Из прекрасных глаз Фаустины полились слезы, и она разрыдалась; жестокосердный Сен-Фон, взяв в руку свой член, приблизился к ней.
— Черт меня побери! — заорал он. — Она плачет? Как я люблю, когда женщины плачут, а они всегда делают это в моем присутствии. Плачь, плачь, моя прелесть, выплачь все свои глаза, и пусть слезы твои оросят мой член. Впрочем, оставь немного в себе: скоро у тебя будет серьезная причина проливать их.

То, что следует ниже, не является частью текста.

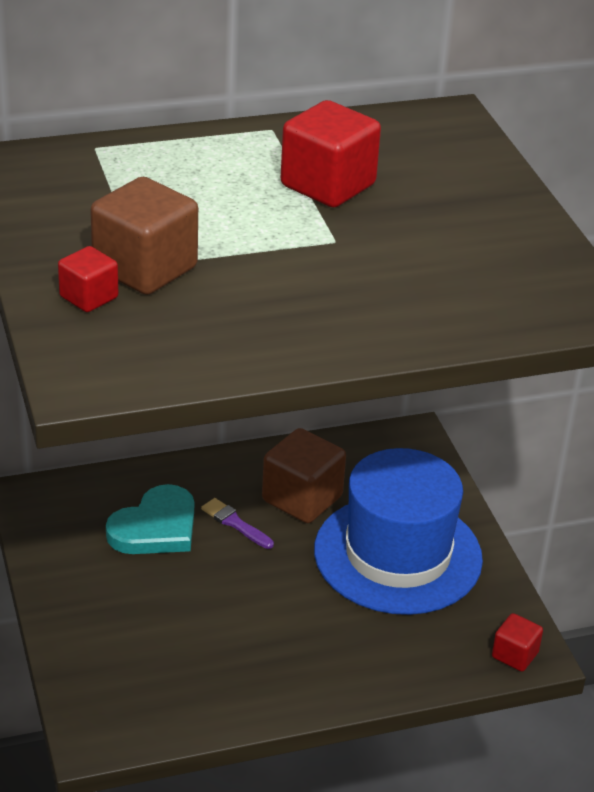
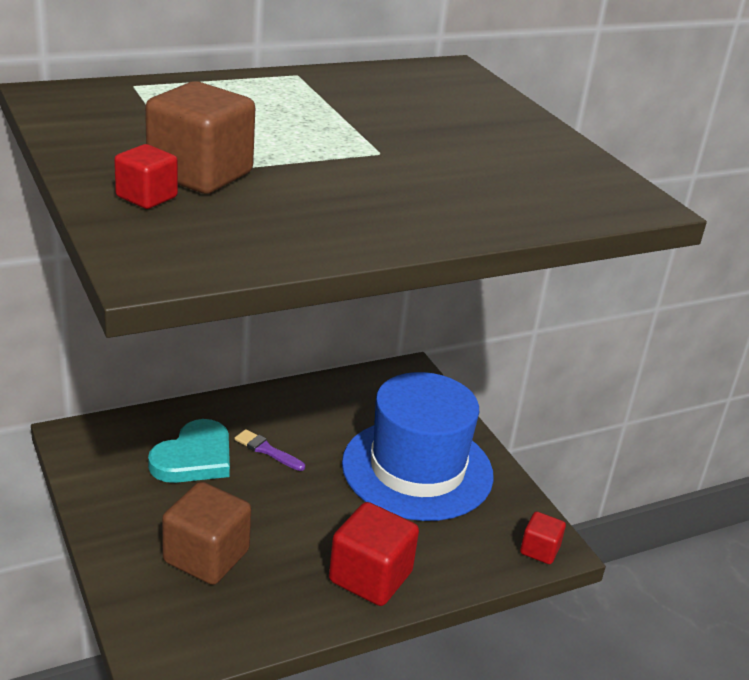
camera: 10 degrees left, 5 degrees down
(302, 499) = (324, 426): brown cube -> brown cube (206, 556)
(328, 185) = (360, 113): red cube -> red cube (370, 577)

Однако я воздержусь и не стану рассказывать, насколько далеко зашла в тот час безграничная жестокость человека, который, кажется, ничего так сильно не любил на свете, как осквернять невинность и топтать красоту, когда они находятся в безысходном положении. Слабый проблеск надежды, мелькнувший было в залитых слезами глазах девушки, тотчас обратился в глубочайшее горе, и Сен-Фон своим членом вытер новый поток слез.
Как я уже говорила, главная страсть Клервиль заключалась не в том, чтобы мучить женщин — на мужчинах предпочитала она изливать всю свою жестокость, которой не обделила ее Природа. Правда, она могла обходиться без зверств, но вот отказать себе в удовольствии наблюдать, как зверствуют другие, было выше ее сил, и теперь, стоя возле Дормона и продолжая возбуждать его, она с извращенным любопытством смотрела на мучения бедной Фаустины и время от времени подсказывала новые способы.